Comprendre les nouveaux panneaux routiers : ce qu’il faut savoir en 2024

Par Maxime
5 minutes

Changements sur la route : pourquoi y a-t-il de nouveaux panneaux en 2024 ?


Chaque année, le paysage routier français évolue, et 2024 marque une étape particulière dans l’actualisation du code de la route. Force est de constater que, face à l’arrivée de nouvelles mobilités, aux exigences de sécurité et aux enjeux environnementaux, la signalétique routière suit aussi le mouvement. En parcourant nos villes ou les routes de campagne, il n’est plus rare de croiser des panneaux inédits, des symboles modernisés, ou des messages auxquels il faut désormais prêter une attention accrue. Comprendre leur signification, leur utilité et leurs modalités d’application est devenu indispensable pour tout usager de la route : automobilistes, cyclistes, conducteurs de scooters électriques, ou simples piétons.

Pourquoi ces changements ? Vers une route plus sûre et plus claire


Face à la multiplication des nouveaux types de véhicules (vélos cargos, trottinettes électriques, voitures électriques silencieuses), le ministère des Transports, en lien avec les collectivités, a lancé un vaste programme de modernisation des panneaux routiers français.

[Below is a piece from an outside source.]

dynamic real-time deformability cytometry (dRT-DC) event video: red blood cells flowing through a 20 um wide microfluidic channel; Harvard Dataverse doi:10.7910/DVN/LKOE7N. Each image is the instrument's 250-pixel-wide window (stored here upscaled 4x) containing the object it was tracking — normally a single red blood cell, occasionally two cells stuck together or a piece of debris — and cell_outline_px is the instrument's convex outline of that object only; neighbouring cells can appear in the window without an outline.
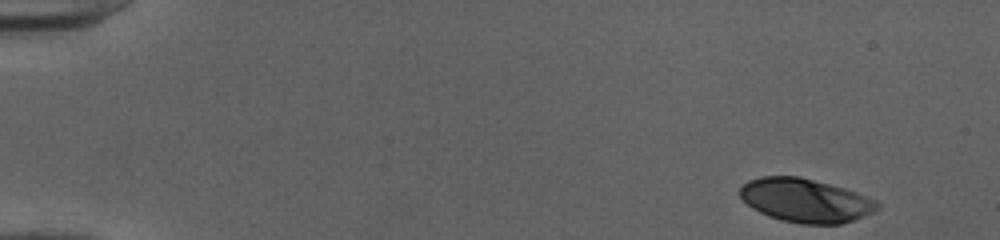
{"species": "human", "species_latin": "Homo sapiens", "temperature_condition": "cold", "stored_images_in_passage": 48, "camera_frame_rate_fps": 3000, "um_per_image_px": 0.085, "donor": {"sex": "female"}, "frame": {"image": 1, "passage_image": 1, "time_ms": 0.0, "image_size_px": [1000, 240], "cell_outline_px": [[880, 208], [876, 212], [840, 224], [800, 224], [780, 220], [768, 216], [752, 208], [740, 196], [740, 188], [748, 180], [760, 176], [800, 176], [844, 188], [856, 192], [876, 200], [880, 204]], "centroid_in_image_um": [68.48, 17.04], "position_along_channel_um": 16.5, "area_um2": 35.08}}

Objectif : mieux prévenir les risques, mieux guider l’usager et s’adapter à de nouveaux comportements ainsi qu’à l’essor des zones à faibles émissions (ZFE).

En 2024, plusieurs séries de nouveaux panneaux sont ainsi entrées en vigueur, accompagnées parfois de campagnes de sensibilisation. Ces évolutions peuvent concerner des signes totalement inédits comme de simples adaptations d’anciens panneaux hier encore méconnus mais aujourd’hui mis au premier plan.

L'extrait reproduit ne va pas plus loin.